La prédiction hypothétique s’est donc avérée exacte et dépasse même ce que Robert Castel pouvait anticiper à l’époque. Cette stratégie de gestion dissociant l’expertise du soin, transforme les dispositifs de prévention en dispositifs de gouverne-ment des conduites afin d’assurer et d’organiser des formes de contrôle social inédit des populations.

C’est bien cette logique que ne cesse à l’heure actuelle de dénoncer certains professionnels en psychiatrie comme les 39 (contre la nuit sécuritaire) et le mouvement Pas de zéro de conduite. Renouant avec la logique de 75, la loi de 2005 réintroduit le discours de l’inadaptation. Mais toute l’ambigüité se révèle au travers du discours qui accompagne les nouveaux dispositifs. Ce discours s’inscrit en effet dans un contexte biologisant et essentiellement déterministe. Il semble renouer dans sa logique de médicalisation avec cette politique des années 60/70 de « l’enfance inadaptée » dont les pratiques faisaient apparaître l’implication générale des professionnels du soin dans le cadre d’une gestion administrative de l’inadaptation et de la folie, fortement critiquée pour la violence de son caractère ségrégatif, stigmatisant et de « contrôle normalisateur » (Maud Mannoni entre autres).

Aujourd’hui, la critique de certains de ces professionnels est claire : « Les agités, les redoublants, les insoumis, les peu concernés par l’apprentissage, le plus souvent issus des populations les plus précaires, se voient ainsi psychiatrisés par la voie du handicap ». Comme le rappelle Roland Gori, ces nouvelles pratiques sociales participent au gouvernement des conduites et au contrôle des populations.

« Aujourd’hui, l’exclu, on le met à l’intérieur pour mieux le surveiller et mieux le corriger si nécessaire.

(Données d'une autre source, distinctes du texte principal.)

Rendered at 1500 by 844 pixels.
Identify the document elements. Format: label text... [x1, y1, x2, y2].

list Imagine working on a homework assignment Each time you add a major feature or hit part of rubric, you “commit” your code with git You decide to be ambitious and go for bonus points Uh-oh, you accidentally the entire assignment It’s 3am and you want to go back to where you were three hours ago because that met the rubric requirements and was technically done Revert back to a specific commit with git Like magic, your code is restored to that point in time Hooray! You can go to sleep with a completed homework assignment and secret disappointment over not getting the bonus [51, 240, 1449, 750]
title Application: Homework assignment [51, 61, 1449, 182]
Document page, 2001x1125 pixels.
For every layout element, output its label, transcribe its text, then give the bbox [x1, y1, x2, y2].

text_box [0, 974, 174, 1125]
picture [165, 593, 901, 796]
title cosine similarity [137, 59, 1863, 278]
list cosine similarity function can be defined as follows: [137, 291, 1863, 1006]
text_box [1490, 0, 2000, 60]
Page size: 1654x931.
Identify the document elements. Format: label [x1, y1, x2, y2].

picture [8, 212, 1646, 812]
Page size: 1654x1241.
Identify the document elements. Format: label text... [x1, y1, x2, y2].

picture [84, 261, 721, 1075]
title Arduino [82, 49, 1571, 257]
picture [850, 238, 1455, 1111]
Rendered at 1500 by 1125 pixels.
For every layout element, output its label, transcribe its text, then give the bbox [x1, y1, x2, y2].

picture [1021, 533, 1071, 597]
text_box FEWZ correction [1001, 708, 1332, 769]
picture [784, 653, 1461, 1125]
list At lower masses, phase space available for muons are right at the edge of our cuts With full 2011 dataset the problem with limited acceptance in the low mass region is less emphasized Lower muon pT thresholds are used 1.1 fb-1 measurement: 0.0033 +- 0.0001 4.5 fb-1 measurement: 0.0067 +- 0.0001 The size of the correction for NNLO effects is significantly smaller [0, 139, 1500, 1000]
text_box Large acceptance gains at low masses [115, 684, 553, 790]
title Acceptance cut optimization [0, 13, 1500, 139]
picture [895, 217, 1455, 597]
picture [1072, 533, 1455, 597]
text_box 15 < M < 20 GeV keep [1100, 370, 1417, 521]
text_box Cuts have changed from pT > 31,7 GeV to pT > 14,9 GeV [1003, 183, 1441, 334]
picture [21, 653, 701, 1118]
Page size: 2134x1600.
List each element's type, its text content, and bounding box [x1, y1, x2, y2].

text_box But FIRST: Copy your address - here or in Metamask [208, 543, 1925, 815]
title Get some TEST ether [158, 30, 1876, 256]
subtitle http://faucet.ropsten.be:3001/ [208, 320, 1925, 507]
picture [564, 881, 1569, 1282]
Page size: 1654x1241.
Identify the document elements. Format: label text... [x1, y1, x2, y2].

Pour cela il suffit de détourner les institutions du soin, d’éducation, ou du travail, des finalités qui les avaient fondées en leur confiant un pouvoir sécuritaire pour le bien être des individus et des populations ».

Que devient en effet l’approche thérapeutique dans ce contexte, si au lieu d’avoir affaire à une personne singulière, elle fait face à une cible abstraite : une population à risque ?

Robert Castel à raison de constater que la collaboration des professionnels médico-psychologiques aux nouvelles politiques préventives et sécuritaires passe par la destruction de leur objet soit de leur pratique et de leur éthique.